── EXCERPTED DATA ──

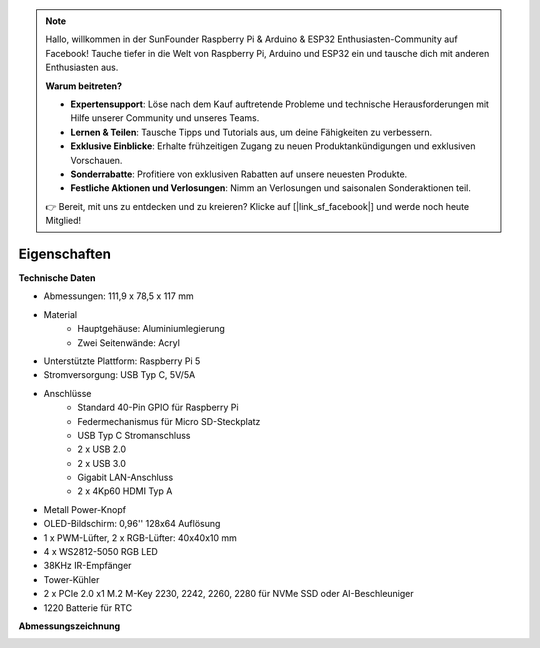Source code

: .. note:: 

    Hallo, willkommen in der SunFounder Raspberry Pi & Arduino & ESP32 Enthusiasten-Community auf Facebook! Tauche tiefer in die Welt von Raspberry Pi, Arduino und ESP32 ein und tausche dich mit anderen Enthusiasten aus.

    **Warum beitreten?**

    - **Expertensupport**: Löse nach dem Kauf auftretende Probleme und technische Herausforderungen mit Hilfe unserer Community und unseres Teams.
    - **Lernen & Teilen**: Tausche Tipps und Tutorials aus, um deine Fähigkeiten zu verbessern.
    - **Exklusive Einblicke**: Erhalte frühzeitigen Zugang zu neuen Produktankündigungen und exklusiven Vorschauen.
    - **Sonderrabatte**: Profitiere von exklusiven Rabatten auf unsere neuesten Produkte.
    - **Festliche Aktionen und Verlosungen**: Nimm an Verlosungen und saisonalen Sonderaktionen teil.

    👉 Bereit, mit uns zu entdecken und zu kreieren? Klicke auf [|link_sf_facebook|] und werde noch heute Mitglied!

Eigenschaften
======================

**Technische Daten**

* Abmessungen: 111,9 x 78,5 x 117 mm
* Material
    * Hauptgehäuse: Aluminiumlegierung
    * Zwei Seitenwände: Acryl
* Unterstützte Plattform: Raspberry Pi 5
* Stromversorgung: USB Typ C, 5V/5A
* Anschlüsse
    * Standard 40-Pin GPIO für Raspberry Pi
    * Federmechanismus für Micro SD-Steckplatz
    * USB Typ C Stromanschluss
    * 2 x USB 2.0
    * 2 x USB 3.0
    * Gigabit LAN-Anschluss
    * 2 x 4Kp60 HDMI Typ A
* Metall Power-Knopf
* OLED-Bildschirm: 0,96'' 128x64 Auflösung
* 1 x PWM-Lüfter, 2 x RGB-Lüfter: 40x40x10 mm
* 4 x WS2812-5050 RGB LED
* 38KHz IR-Empfänger
* Tower-Kühler
* 2 x PCIe 2.0 x1 M.2 M-Key 2230, 2242, 2260, 2280 für NVMe SSD oder AI-Beschleuniger
* 1220 Batterie für RTC

**Abmessungszeichnung**

.. image:: img/pironman5_dimension.png
    :width: 800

───

TASK DESCRIPTION: Set every record down verbatim. No pictures belong in the copy.

RESULT:
Source code

: .. note:: 

    Hallo, willkommen in der SunFounder Raspberry Pi & Arduino & ESP32 Enthusiasten-Community auf Facebook! Tauche tiefer in die Welt von Raspberry Pi, Arduino und ESP32 ein und tausche dich mit anderen Enthusiasten aus.

    **Warum beitreten?**

    - **Expertensupport**: Löse nach dem Kauf auftretende Probleme und technische Herausforderungen mit Hilfe unserer Community und unseres Teams.
    - **Lernen & Teilen**: Tausche Tipps und Tutorials aus, um deine Fähigkeiten zu verbessern.
    - **Exklusive Einblicke**: Erhalte frühzeitigen Zugang zu neuen Produktankündigungen und exklusiven Vorschauen.
    - **Sonderrabatte**: Profitiere von exklusiven Rabatten auf unsere neuesten Produkte.
    - **Festliche Aktionen und Verlosungen**: Nimm an Verlosungen und saisonalen Sonderaktionen teil.

    👉 Bereit, mit uns zu entdecken und zu kreieren? Klicke auf [|link_sf_facebook|] und werde noch heute Mitglied!

Eigenschaften
======================

**Technische Daten**

* Abmessungen: 111,9 x 78,5 x 117 mm
* Material
    * Hauptgehäuse: Aluminiumlegierung
    * Zwei Seitenwände: Acryl
* Unterstützte Plattform: Raspberry Pi 5
* Stromversorgung: USB Typ C, 5V/5A
* Anschlüsse
    * Standard 40-Pin GPIO für Raspberry Pi
    * Federmechanismus für Micro SD-Steckplatz
    * USB Typ C Stromanschluss
    * 2 x USB 2.0
    * 2 x USB 3.0
    * Gigabit LAN-Anschluss
    * 2 x 4Kp60 HDMI Typ A
* Metall Power-Knopf
* OLED-Bildschirm: 0,96'' 128x64 Auflösung
* 1 x PWM-Lüfter, 2 x RGB-Lüfter: 40x40x10 mm
* 4 x WS2812-5050 RGB LED
* 38KHz IR-Empfänger
* Tower-Kühler
* 2 x PCIe 2.0 x1 M.2 M-Key 2230, 2242, 2260, 2280 für NVMe SSD oder AI-Beschleuniger
* 1220 Batterie für RTC

**Abmessungszeichnung**

.. image:: img/pironman5_dimension.png
    :width: 800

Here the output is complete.